Adopting a positive deviance approach, in-depth interviews were conducted with key stakeholders from a sample of high-performing hospitals selected from a large and representative network of 386 U.S. hospitals. High performers were defined as hospitals in which a high proportion of patients with COPD requiring mechanical ventilation were treated with NIV, and that also achieved low risk-adjusted mortality for all patients with COPD. Interviews were audio-recorded and transcribed verbatim. Themes and subthemes were identified through iterative readings of the transcripts and discussion until the team agreed that all important themes and subthemes had been identified. All transcripts were coded by three or four researchers. Differences in coding were discussed to negotiate consensus, resulting in a single agreed-on set of coded transcripts.

Results:

Interviews were conducted with 32 participants from seven hospitals. Hospitals were diverse regarding size, teaching status, and geographic location. Participants included respiratory therapists (n = 15), physicians (n = 10), and nurses (n = 7). The qualitative analyses revealed three interrelated domains that characterized effective NIV use: processes, structural elements, and contextual factors. Several themes comprised each domain.
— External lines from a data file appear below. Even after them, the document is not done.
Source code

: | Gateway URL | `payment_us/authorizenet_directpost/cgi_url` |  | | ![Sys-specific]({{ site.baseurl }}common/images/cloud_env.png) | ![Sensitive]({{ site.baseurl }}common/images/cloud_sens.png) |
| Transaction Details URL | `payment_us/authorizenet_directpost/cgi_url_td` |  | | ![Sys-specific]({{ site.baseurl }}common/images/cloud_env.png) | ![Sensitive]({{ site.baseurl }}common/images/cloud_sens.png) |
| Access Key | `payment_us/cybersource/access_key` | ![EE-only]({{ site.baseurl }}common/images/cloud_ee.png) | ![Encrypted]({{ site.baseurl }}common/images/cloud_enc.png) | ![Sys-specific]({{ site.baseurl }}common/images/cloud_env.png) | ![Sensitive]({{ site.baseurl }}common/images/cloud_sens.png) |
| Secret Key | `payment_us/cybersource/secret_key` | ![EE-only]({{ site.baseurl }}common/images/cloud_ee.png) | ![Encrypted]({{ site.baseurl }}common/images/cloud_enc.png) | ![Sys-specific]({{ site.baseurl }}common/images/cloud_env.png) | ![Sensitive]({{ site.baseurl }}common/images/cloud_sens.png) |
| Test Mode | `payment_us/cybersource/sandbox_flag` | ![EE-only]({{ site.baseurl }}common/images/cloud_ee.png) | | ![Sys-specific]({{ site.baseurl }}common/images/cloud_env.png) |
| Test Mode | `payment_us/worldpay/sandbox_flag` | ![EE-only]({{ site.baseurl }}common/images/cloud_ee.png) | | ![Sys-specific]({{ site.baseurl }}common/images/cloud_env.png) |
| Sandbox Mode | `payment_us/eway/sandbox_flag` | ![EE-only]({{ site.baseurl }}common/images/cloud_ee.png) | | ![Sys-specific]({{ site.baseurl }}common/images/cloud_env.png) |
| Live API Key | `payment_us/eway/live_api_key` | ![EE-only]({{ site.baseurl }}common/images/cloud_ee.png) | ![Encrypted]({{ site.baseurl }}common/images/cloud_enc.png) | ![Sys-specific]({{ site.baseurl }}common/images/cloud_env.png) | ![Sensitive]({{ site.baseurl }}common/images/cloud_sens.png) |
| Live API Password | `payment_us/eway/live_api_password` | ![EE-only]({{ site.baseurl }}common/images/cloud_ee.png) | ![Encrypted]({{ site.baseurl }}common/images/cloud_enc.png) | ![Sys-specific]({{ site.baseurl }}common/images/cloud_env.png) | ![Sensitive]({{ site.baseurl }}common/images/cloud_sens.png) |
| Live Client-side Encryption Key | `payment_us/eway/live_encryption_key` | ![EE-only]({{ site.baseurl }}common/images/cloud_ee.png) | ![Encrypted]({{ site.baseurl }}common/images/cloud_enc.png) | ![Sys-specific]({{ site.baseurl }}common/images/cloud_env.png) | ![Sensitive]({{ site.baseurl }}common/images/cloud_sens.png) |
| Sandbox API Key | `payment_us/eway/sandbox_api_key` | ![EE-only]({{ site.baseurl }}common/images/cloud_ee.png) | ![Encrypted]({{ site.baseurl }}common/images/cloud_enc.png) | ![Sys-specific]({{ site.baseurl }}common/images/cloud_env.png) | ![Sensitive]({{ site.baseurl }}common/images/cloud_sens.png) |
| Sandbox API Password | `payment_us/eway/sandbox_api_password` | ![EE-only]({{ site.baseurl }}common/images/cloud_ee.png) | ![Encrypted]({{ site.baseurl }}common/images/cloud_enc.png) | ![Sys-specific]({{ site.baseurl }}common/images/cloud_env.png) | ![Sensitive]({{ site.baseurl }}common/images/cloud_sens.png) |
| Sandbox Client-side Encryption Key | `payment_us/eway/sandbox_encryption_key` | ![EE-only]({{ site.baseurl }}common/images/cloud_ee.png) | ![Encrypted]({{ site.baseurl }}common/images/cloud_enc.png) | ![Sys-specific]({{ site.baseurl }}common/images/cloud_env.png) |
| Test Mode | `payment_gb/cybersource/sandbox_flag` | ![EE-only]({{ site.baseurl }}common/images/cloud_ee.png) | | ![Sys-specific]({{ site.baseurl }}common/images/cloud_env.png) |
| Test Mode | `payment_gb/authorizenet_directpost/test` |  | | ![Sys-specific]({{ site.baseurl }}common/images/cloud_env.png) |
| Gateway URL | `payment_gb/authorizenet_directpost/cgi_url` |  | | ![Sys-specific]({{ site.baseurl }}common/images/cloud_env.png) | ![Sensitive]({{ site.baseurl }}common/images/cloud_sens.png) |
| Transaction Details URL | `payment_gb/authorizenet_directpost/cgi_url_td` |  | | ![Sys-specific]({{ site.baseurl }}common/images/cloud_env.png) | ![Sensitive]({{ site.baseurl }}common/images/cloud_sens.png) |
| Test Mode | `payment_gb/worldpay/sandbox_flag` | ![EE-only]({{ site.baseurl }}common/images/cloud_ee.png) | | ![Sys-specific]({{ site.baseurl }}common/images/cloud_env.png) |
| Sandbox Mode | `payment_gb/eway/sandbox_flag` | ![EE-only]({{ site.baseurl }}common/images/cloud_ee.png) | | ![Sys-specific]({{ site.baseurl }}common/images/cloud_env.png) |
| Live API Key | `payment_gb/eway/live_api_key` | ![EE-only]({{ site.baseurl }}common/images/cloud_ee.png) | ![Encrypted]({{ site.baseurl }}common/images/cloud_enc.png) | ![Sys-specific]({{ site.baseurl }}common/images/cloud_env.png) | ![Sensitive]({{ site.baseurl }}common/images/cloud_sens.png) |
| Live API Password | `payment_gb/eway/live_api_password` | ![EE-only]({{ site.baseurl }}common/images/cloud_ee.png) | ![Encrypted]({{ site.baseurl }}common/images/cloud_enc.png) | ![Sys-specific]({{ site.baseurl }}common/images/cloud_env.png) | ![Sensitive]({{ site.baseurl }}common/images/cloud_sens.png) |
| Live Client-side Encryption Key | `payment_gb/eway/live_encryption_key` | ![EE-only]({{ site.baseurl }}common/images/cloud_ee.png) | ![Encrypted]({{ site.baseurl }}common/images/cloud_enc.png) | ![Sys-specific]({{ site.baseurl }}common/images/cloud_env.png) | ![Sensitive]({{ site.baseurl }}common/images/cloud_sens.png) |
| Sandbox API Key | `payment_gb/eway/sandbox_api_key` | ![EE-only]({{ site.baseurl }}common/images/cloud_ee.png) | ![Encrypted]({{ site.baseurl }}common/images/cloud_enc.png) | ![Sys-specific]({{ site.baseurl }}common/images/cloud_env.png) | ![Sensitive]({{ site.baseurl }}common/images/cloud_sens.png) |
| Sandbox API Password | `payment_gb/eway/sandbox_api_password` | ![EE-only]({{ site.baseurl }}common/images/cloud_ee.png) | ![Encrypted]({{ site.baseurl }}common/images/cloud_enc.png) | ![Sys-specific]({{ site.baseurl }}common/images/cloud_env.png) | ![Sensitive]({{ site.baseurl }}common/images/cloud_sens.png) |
Key processes included timely identification of appropriate patients, early initiation of NIV, frequent reassessment of patients, and attention to patient comfort. Necessary structural elements included adequate equipment, sufficient numbers of qualified respiratory therapists, and flexibility in staffing. Important contextual factors included provider buy-in, respiratory therapist autonomy, interdisciplinary teamwork, and staff education. Hospital leaders, policies, and protocols were identified as playing a supporting role in promoting essential elements.

Conclusions:

We identified factors, such as respiratory therapist autonomy, that facilitated essential processes (e.g., timely initiation) of NIV use at high-performing hospitals. These findings may be useful to hospitals seeking to optimize their use of NIV among patients with COPD.